Utah’s Wasatch Front Waste & Recycling District (WFWRD), which oversees waste and recycling collection services to about seven cities in the state, has completed the conversion of its entire fleet of residential collection trucks from using diesel fuel to compressed natural gas (CNG).
The conversion process has been a five-year transition and involved 46 residential collection trucks, both front- loading and side-loading vehicles. The conversion project was completed this past August.
The district’s service area in Utah includes Copperton, Emigration, Kearns, Magna and White City Metro Townships; the cities of Cottonwood Heights, Herriman, Holladay, Millcreek, Taylorsville, and portions of Murray and Sandy; and the unincorporated areas of Salt Lake County.
“We service over 82,000 homes every week. This equates to over 1.3 million miles every year,” says Mike Allan, WFWRD deputy director over operations. “By using CNG vehicles, we can dramatically reduce the negative impact to our environment.”
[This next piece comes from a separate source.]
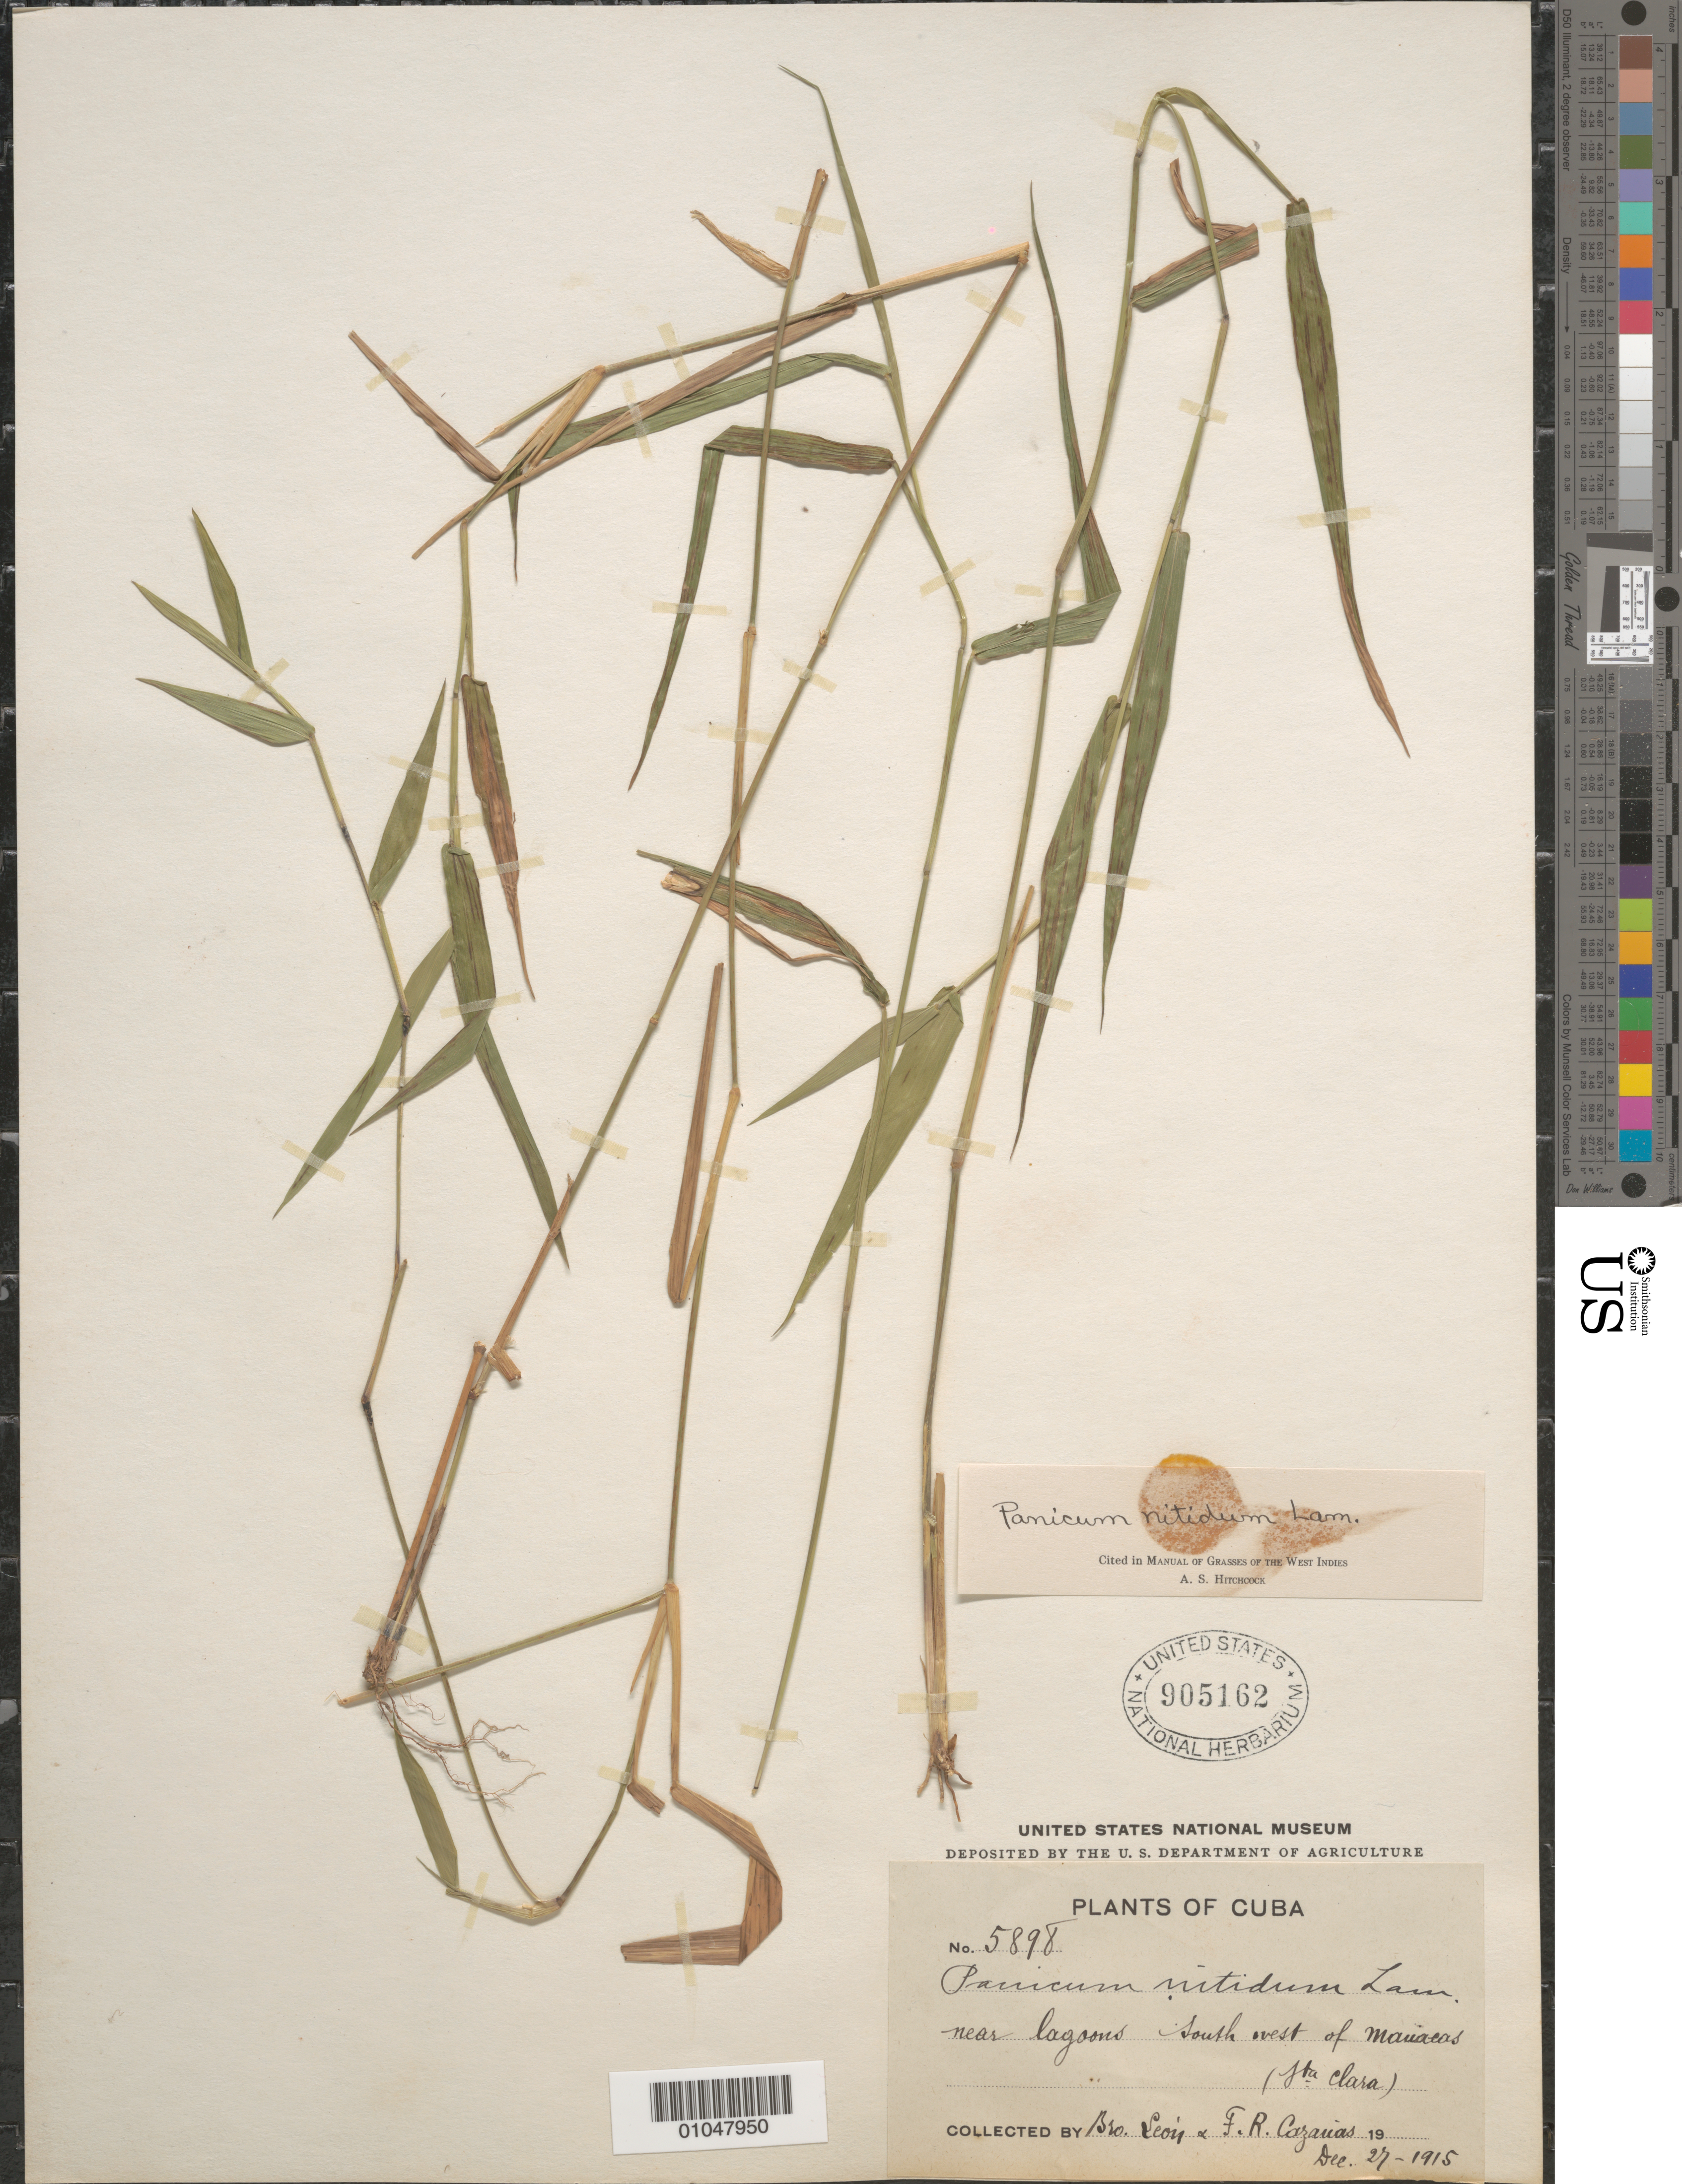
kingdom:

Wasatch Front Waste & Recycling District provides weekly recycling collection services to 200,000 residents in the area.
According to Natural Gas Vehicles of America, CNG vehicles emit 20-29 percent fewer greenhouse gas emissions than comparable gasoline or diesel-fueled vehicles. This means that on an annual basis WFWRD is saving about 4,000 tons of carbon dioxide pollution by using CNG fuel.
Switching to CNG vehicles also works from a financial aspect, says Craig Tischner, Herriman City Councilman and current chair for WFWRD’s Administrative Control Board.
“We are committed to being accountable to our community to provide collection services in a healthy and safe manner. This inspired the District to move to an entirely CNG fleet for its collection vehicles. The past two years have shown a savings of approximately $780,000 in fuel costs since we started using CNG trucks. CNG fuel is less expensive than diesel fuel,” he says.
Pam Roberts, WFWRD executive director, says the replenishment program began in 2011 with the purchase of three collection vehicles. While the first generation of vehicles the District purchased did not have the engine size the district was looking for, since then the CNG-powered vehicles have all met the engine requirements the district was seeking.
Further, Roberts notes that while the cost of the CNG vehicles is around $30,000 more than a conventional diesel truck, the difference in fuel prices more than makes up for the difference between the CNG vehicles and diesel vehicle.
Roberts estimates that it makes up the cost difference in about three years.